I just finished watching the Ken Burns documentary “The Dust Bowl,” which tells the same story as Timothy Egan’s The Worst Hard Time, a book I read a couple of weeks ago to help me put today’s economic woes in perspective.
Boy, I don’t know from suffering. I might as well be in the 1%, I am so exceedingly pampered compared to those poor souls in Oklahoma, Texas, Colorado and Kansas (primarily) who struggled and suffered through the “dirty thirties” of heat, drought and blowing dust that killed their crops, their stock, and even their children. It was the worst man-made ecological disaster in American history, that started with the plowing up of the buffalo grass on the southern High Plains to plant wheat all through the roaring ’20s when wheat prices were at record highs. When wheat prices crashed, the Great Depression began and the rains stopped, millions of acres of dry land were abandoned and left empty, with nothing on it to keep it from rising up and blowing away by the hundreds of thousands of tons.
Large sections of the High Plains have since recovered from these ravages, but industrial agriculture has returned there with a vengeance thanks to irrigation with water drawn up from the Ogallala Aquifer, which is being rapidly depleted in order to grow hog and cattle feed. They say in 20 years, there will be no natural source of drinking water left in the central states if withdrawal continues at the present rate. Total desertification of the High Plains and another dust bowl could happen again within a generation.

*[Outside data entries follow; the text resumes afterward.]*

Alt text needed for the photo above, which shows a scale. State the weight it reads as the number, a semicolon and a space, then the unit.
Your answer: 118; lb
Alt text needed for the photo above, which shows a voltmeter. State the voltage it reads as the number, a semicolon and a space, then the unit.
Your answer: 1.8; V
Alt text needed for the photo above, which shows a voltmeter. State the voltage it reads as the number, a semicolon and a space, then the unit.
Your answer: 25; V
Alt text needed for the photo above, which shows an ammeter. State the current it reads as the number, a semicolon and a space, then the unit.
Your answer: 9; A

“The Dust Bowl” makes the point that pursuing a quick profit today without a care for the costs to be borne tomorrow, especially by the planet on which we live, leads to disaster. We did it to our country once, and it’s likely we will do it again because as long as there is easy money to be made from plundering natural resources, we will do it. That is the American way.

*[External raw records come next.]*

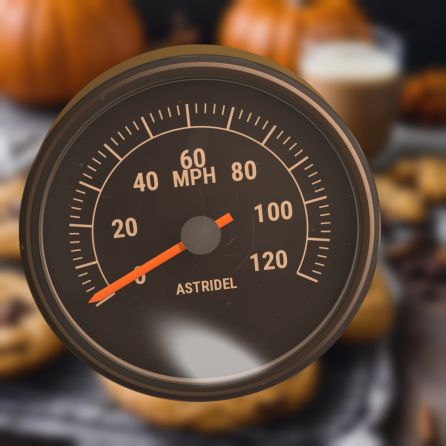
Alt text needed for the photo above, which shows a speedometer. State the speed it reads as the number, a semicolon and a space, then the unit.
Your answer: 2; mph
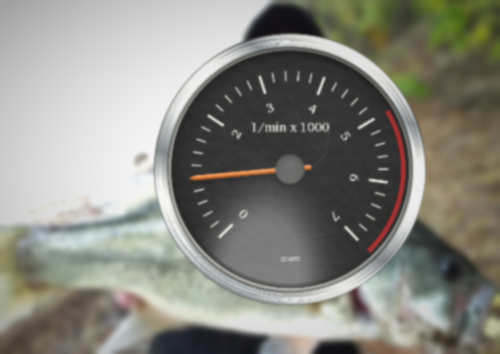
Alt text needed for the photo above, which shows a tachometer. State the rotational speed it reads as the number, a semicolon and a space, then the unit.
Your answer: 1000; rpm
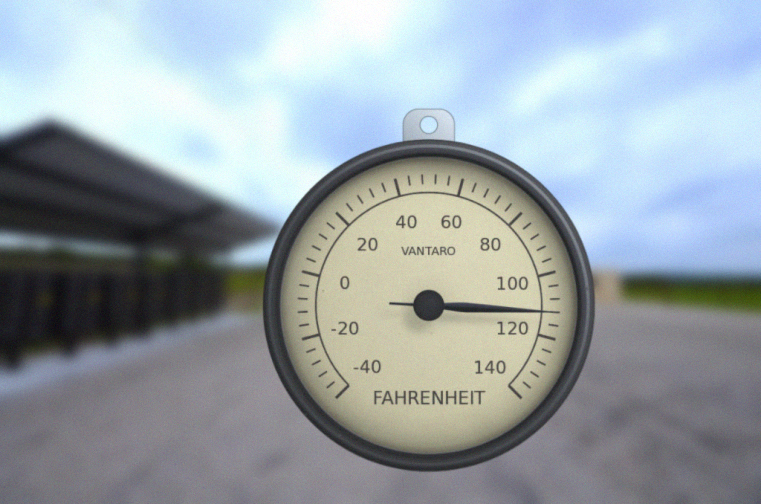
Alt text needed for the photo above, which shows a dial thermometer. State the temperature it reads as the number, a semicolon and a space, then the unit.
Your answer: 112; °F
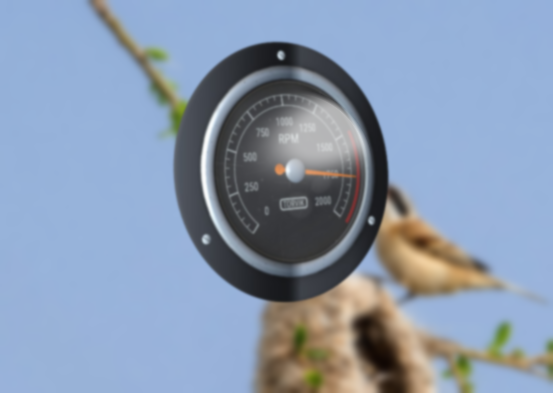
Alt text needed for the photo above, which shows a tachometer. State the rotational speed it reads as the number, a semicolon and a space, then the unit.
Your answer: 1750; rpm
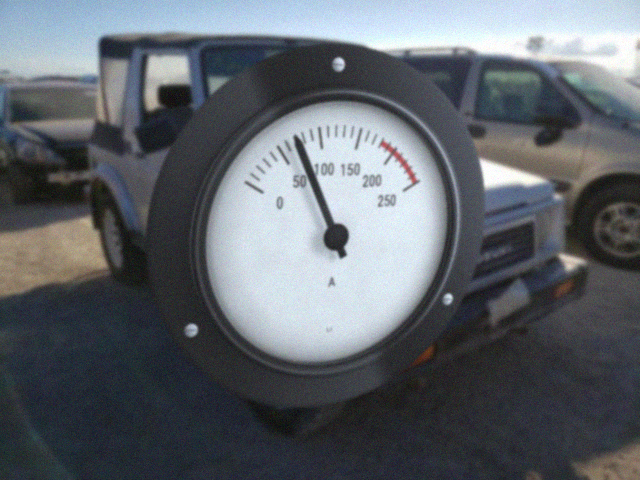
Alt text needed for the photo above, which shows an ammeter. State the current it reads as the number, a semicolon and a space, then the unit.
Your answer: 70; A
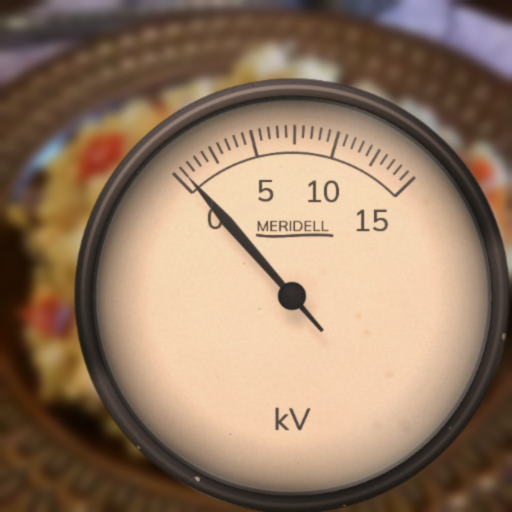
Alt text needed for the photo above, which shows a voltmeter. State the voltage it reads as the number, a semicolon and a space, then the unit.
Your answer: 0.5; kV
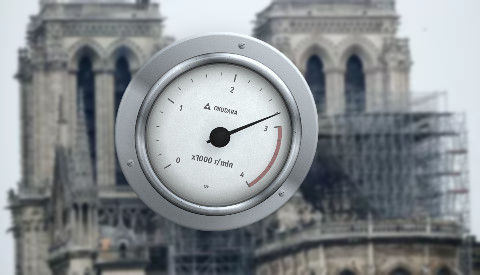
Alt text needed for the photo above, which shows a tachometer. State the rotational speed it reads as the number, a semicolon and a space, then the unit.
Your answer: 2800; rpm
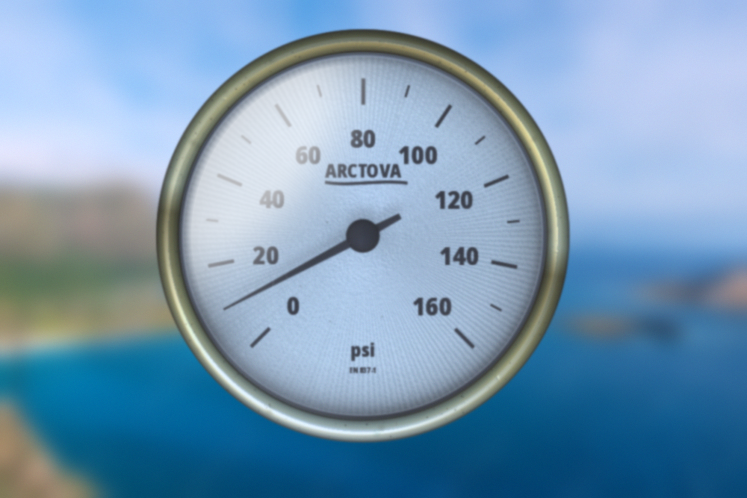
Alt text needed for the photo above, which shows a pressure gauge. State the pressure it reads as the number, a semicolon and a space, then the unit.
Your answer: 10; psi
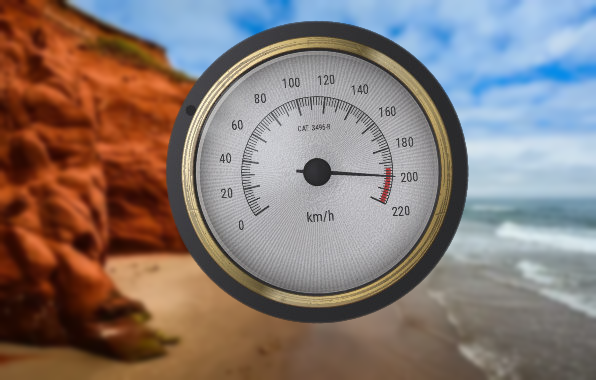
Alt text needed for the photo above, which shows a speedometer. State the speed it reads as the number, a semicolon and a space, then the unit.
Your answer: 200; km/h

I hope the human race can turn the corner before it’s too late and realize that we don’t have anywhere else to go, anywhere else to live. If we use up all the clean air and water and cut down all the trees and poison all the oceans, where will we live? We must find both the will and the means to put the welfare of our planet above the drive for profit. There are no jobs on a dead planet.
Those who do not study history are doomed to repeat it.